**WHAT THIS TASK INVOLVES**
Could you continue the email thread about rebuilding Lucas fuel pumps, picking up right after its final sentence?

**DOCUMENT PASSAGE**
++++++++++++++++++++

[Healeys] Anybody body out there rebuild Lucas Fuel pumps?

John Spaur jmsdarch at sbcglobal.net
Sun May 13 13:08:28 MDT 2018


Bob,

Check this out. I talked with him at a swap meet a few years back.

https://www.sufuelpump.com/

John

-----Original Message-----
From: Healeys [mailto:healeys-bounces at autox.team.net] On Behalf Of Bob Spidell
Sent: Sunday, May 13, 2018 8:00 AM
To: healeys at autox.team.net
Subject: Re: [Healeys] Anybody body out there rebuild Lucas Fuel pumps?

True enough about the electronic pumps.  This is what happens when water gets into the electronics (attached photo).  This pump had about 50K miles on it, but had recently gone through some serious rain in Washington state.

What I learned from this, er, 'experience' is that the check ball/valve that vents ozone out of the control (electronic) section needs the plastic cap over over the vent.  I haven't bought a pump in a while, but IIRC some of them come with a metal 'pipe'--for lack of a better word--without the plastic cap that helps prevent water from entering. Installing the cap--if you can find one--involves pulling the metal pipe off--be careful you don't lose the small ball bearing check ball--and installing the plastic cap over it.

Bob


On 5/13/2018 2:56 AM, Kees Oudesluijs wrote:
> I rebuild/overhaul SU (mostly AUF300/AZX1300 series) fuel pumps using 
> the standard points and adding a transil across the points to limit 
> the voltage across the points thus preventing arcing. It also makes 
> the pump dual polarity. Keeping the points means that it is possible 
> to attend to the fuel pump at the roadside if need be. Electronically 
> converted pumps, be it with an optical or magnetic system, are 
> supposed to be reliable but if they go wrong, and they sometimes do, 
> that´s it.

++++++++++++++++++++

**SOURCE DATA**
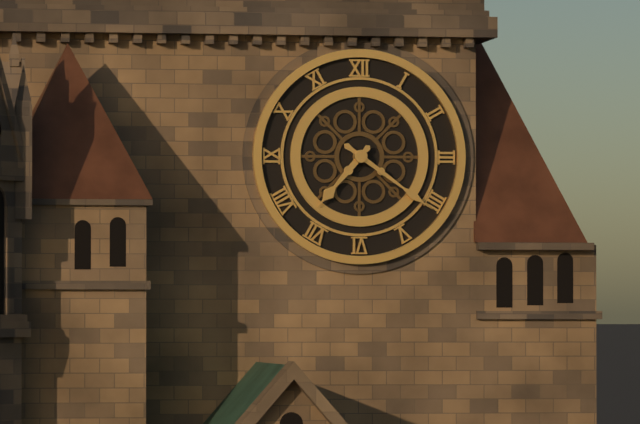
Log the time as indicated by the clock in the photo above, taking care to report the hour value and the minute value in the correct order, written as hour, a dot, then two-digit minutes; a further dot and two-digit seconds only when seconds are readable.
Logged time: 7.21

++++++++++++++++++++

**ANSWER TO THIS PROBLEM**
>
> It is easy to rebuild these pumps. Very often it is only necessary to 
> clean and polish the points and properly set the point gaps, spring 
> blade front to bridge 0,9mm and tumbler to cast iron body 2,3mm, some 
> say 1,8mm but that is a very early setting. Replacement is easy but 
> dismantling the pump is needed.
>
> If the pump has not been in use for a long time the internals may have 
> corroded. The valves may than need replacement. Dismantle the pump, 
> clean and rebuild. The old triple layer diaphragm is nearly always in 
> good serviceable condition and preferable to a new single layer one.
> It may feel a bit stif, but this is usually caused by the layers being 
> stuck together. Just pry the layers apart very carefully, especially 
> the very thin kevlar membrane and apply just a smear of talcum powder 
> between the layers.
>
> There are plenty of sites you can Google for the rebuilding process.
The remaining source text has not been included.